I’m baaaaaaaack! Hanging my head in shame for taking so long to complete my second memory quilt. But it’s done now and that’s what matters. Late for Christmas, but sneaking in ahead of time for the recipient’s 3rd birthday, which is on Saturday.
My little helper looks very pleased with the finished result.
As with my last quilt (which now belongs to the younger brother of the birthday girl), I quilted some stars on some of the plainer squares, to keep the quilt top and wadding together.
I found this quilt much more enjoyable to work with, I think it’s the girly colours and details like the bows and buttons. I’m especially pleased I managed to salvage the little teddy that can sit on or in the pocket of the white corduroy. I can’t wait to see some photos of the birthday girl and her quilt. She was very jealous when her little brother got his, which was in October. So hopefully she’ll be pleased she’s got one now too.
This quilt, as the other, was commissioned by a friend. I’ve given her mates/never-done-this-before-so-it’s-a-learning-curve rates. Assuming that I’d speed up a bit on this second quilt, I decided to keep track of the hours I spent on it, in order to work out whether, going forward, memory quilts are ‘worth’ doing. The scores on the doors are interesting reading. For me, anyway. So I thought I’d share.
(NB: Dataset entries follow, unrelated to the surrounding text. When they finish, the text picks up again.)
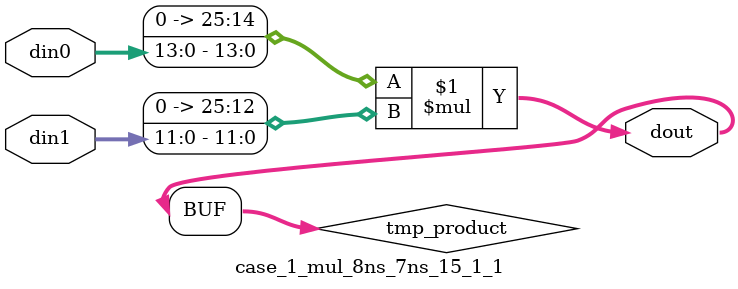
<source format=v>

`timescale 1 ns / 1 ps

 (* use_dsp = "no" *)  module case_1_mul_8ns_7ns_15_1_1(din0, din1, dout);
parameter ID = 1;
parameter NUM_STAGE = 0;
parameter din0_WIDTH = 14;
parameter din1_WIDTH = 12;
parameter dout_WIDTH = 26;

input [din0_WIDTH - 1 : 0] din0; 
input [din1_WIDTH - 1 : 0] din1; 
output [dout_WIDTH - 1 : 0] dout;

wire signed [dout_WIDTH - 1 : 0] tmp_product;
























assign tmp_product = $signed({1'b0, din0}) * $signed({1'b0, din1});











assign dout = tmp_product;





















endmodule

</source>
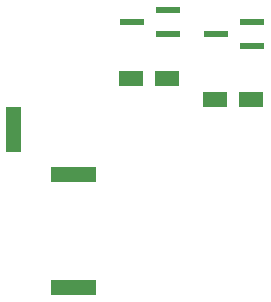
<source format=gbr>
G04 start of page 10 for group -4015 idx -4015 *
G04 Title: (unknown), toppaste *
G04 Creator: pcb 4.2.2 *
G04 CreationDate: Mon Nov  6 18:02:03 2023 UTC *
G04 For: thomasc *
G04 Format: Gerber/RS-274X *
G04 PCB-Dimensions (mil): 1125.00 1500.00 *
G04 PCB-Coordinate-Origin: lower left *
%MOIN*%
%FSLAX25Y25*%
%LNTOPPASTE*%
%ADD47C,0.0001*%
G54D47*G36*
X30000Y10000D02*Y5000D01*
X45000D01*
Y10000D01*
X30000D01*
G37*
G36*
Y47500D02*Y42500D01*
X45000D01*
Y47500D01*
X30000D01*
G37*
G36*
X20000Y67500D02*X15000D01*
Y52500D01*
X20000D01*
Y67500D01*
G37*
G36*
X80500Y72500D02*Y67500D01*
X88500D01*
Y72500D01*
X80500D01*
G37*
G36*
X92500D02*Y67500D01*
X100500D01*
Y72500D01*
X92500D01*
G37*
G36*
X93000Y89000D02*Y87000D01*
X101000D01*
Y89000D01*
X93000D01*
G37*
G36*
Y97000D02*Y95000D01*
X101000D01*
Y97000D01*
X93000D01*
G37*
G36*
X81000Y93000D02*Y91000D01*
X89000D01*
Y93000D01*
X81000D01*
G37*
G36*
X52500Y79500D02*Y74500D01*
X60500D01*
Y79500D01*
X52500D01*
G37*
G36*
X64500D02*Y74500D01*
X72500D01*
Y79500D01*
X64500D01*
G37*
G36*
X65000Y93000D02*Y91000D01*
X73000D01*
Y93000D01*
X65000D01*
G37*
G36*
Y101000D02*Y99000D01*
X73000D01*
Y101000D01*
X65000D01*
G37*
G36*
X53000Y97000D02*Y95000D01*
X61000D01*
Y97000D01*
X53000D01*
G37*
M02*

</source>
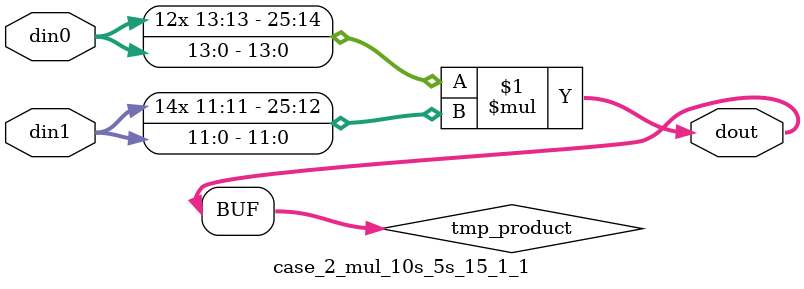
<source format=v>

`timescale 1 ns / 1 ps

 module case_2_mul_10s_5s_15_1_1(din0, din1, dout);
parameter ID = 1;
parameter NUM_STAGE = 0;
parameter din0_WIDTH = 14;
parameter din1_WIDTH = 12;
parameter dout_WIDTH = 26;

input [din0_WIDTH - 1 : 0] din0; 
input [din1_WIDTH - 1 : 0] din1; 
output [dout_WIDTH - 1 : 0] dout;

wire signed [dout_WIDTH - 1 : 0] tmp_product;



























assign tmp_product = $signed(din0) * $signed(din1);








assign dout = tmp_product;





















endmodule

</source>
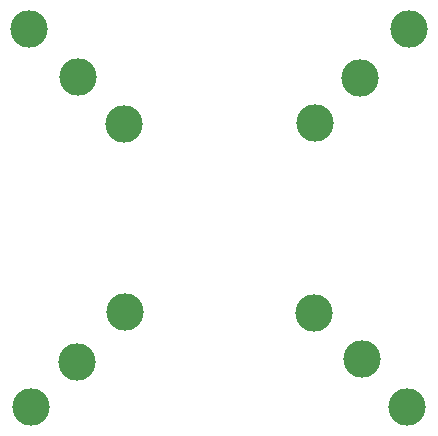
<source format=gbr>
G04 #@! TF.FileFunction,Paste,Bot*
%FSLAX46Y46*%
G04 Gerber Fmt 4.6, Leading zero omitted, Abs format (unit mm)*
G04 Created by KiCad (PCBNEW 4.0.6) date 05/08/17 07:30:41*
%MOMM*%
%LPD*%
G01*
G04 APERTURE LIST*
%ADD10C,0.100000*%
%ADD11C,2.540000*%
%ADD12C,3.175000*%
G04 APERTURE END LIST*
D10*
D11*
X71401300Y-116571300D03*
D12*
X71401300Y-116571300D03*
D11*
X47261300Y-116752300D03*
D12*
X47261300Y-116752300D03*
D11*
X71290300Y-92702300D03*
D12*
X71290300Y-92702300D03*
D11*
X47340300Y-92642300D03*
D12*
X47340300Y-92642300D03*
D11*
X67356300Y-112598300D03*
D12*
X67356300Y-112598300D03*
D11*
X51364300Y-112586300D03*
D12*
X51364300Y-112586300D03*
D11*
X67405300Y-96581300D03*
D12*
X67405300Y-96581300D03*
D11*
X51258300Y-96607300D03*
D12*
X51258300Y-96607300D03*
D11*
X43241300Y-88630300D03*
D12*
X43241300Y-88630300D03*
D11*
X43386300Y-120553300D03*
D12*
X43386300Y-120553300D03*
D11*
X75205300Y-120580300D03*
D12*
X75205300Y-120580300D03*
D11*
X75370300Y-88548300D03*
D12*
X75370300Y-88548300D03*
M02*

</source>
- Cutting interfacing/cutting squares out of baby clothes/ironing on interfacing: 7.5 hours
- Piecing: 4 hours
- Sewing: 8 hours
- Quilting: 45 mins
- Trimming: 1.5 hours
- Handsewing: 30 mins
Almost 23 hours in total, and that’s probably on the conservative side, I can’t imagine I logged all my hours. Once I had deducted the cost of the materials (interfacing, wadding, backing) from my fee, my hourly rate worked out at a pitiful £3 p/h! BUT, as my husband said, I do enjoy doing it, so it’s nice to earn a little from doing something I enjoy. I started this quilt at the beginning of November, so it’s taken me just over 2 months to do 23 hours work on it! Depressing thought.
As my timings show, the cutting up of the baby clothes takes almost as long as the sewing together of them. Despite this being a quilt, the quilting itself is minimal so takes little time. I’m hopeful but also doubtful that I’ll speed up on piecing. It’s quite fun moving all the squares around trying different colour combinations, like a big jigsaw puzzle.
Having learnt many lessons from my first memory quilt, did I improve this time? I think so. I started off much more organised with this quilt, cutting out all my interfacing first so that once I’d cut the squares from the baby clothes, I could iron the interfacing straight on. I also used fewer smaller squares than my first quilt, as the smaller squares are more fiddly and therefore more time-consuming to sew together. However, I still had to increase the number of smaller squares as they do add interest and are good to create patterns from. Most of the baby clothes I was given were newborn so it was hard to get big squares out of them too. I washed my backing fabric before cutting and attaching it this time (well the first batch, I may have forgotten to wash the second batch, but it worked out fine – phew …). My stitching in the ditch and slipstitch both still have room for improvement but are a lot better on this quilt.
Things to remember for my next (?!) quilt:
- Use a denim needle when working with thicker fabrics. I must’ve broken at least 3 needles on this quilt.
- Wash the backing fabric first.
- Stop and THINK before cutting up the backing fabric for the borders and backing. I ended up having to order a second lot of backing fabric when I cut the borders out first, which, because of the way I’d cut them, meant I hadn’t enough fabric left for the backing. The end result being that I didn’t have the quilt ready in time for Christmas.
- Try a stitch-in-the-ditch quilting foot – I think this may help me a lot.
The sewing machine has been packed away and I’m off to read a book before bed. Next up, I want to do a belated review of what I made last year. Then, I’m itching to get knitting again. But, I still have many unfinished projects to complete before I can start anything new. Not that that’s stopped me before! I’ve got to live up to my name, after all.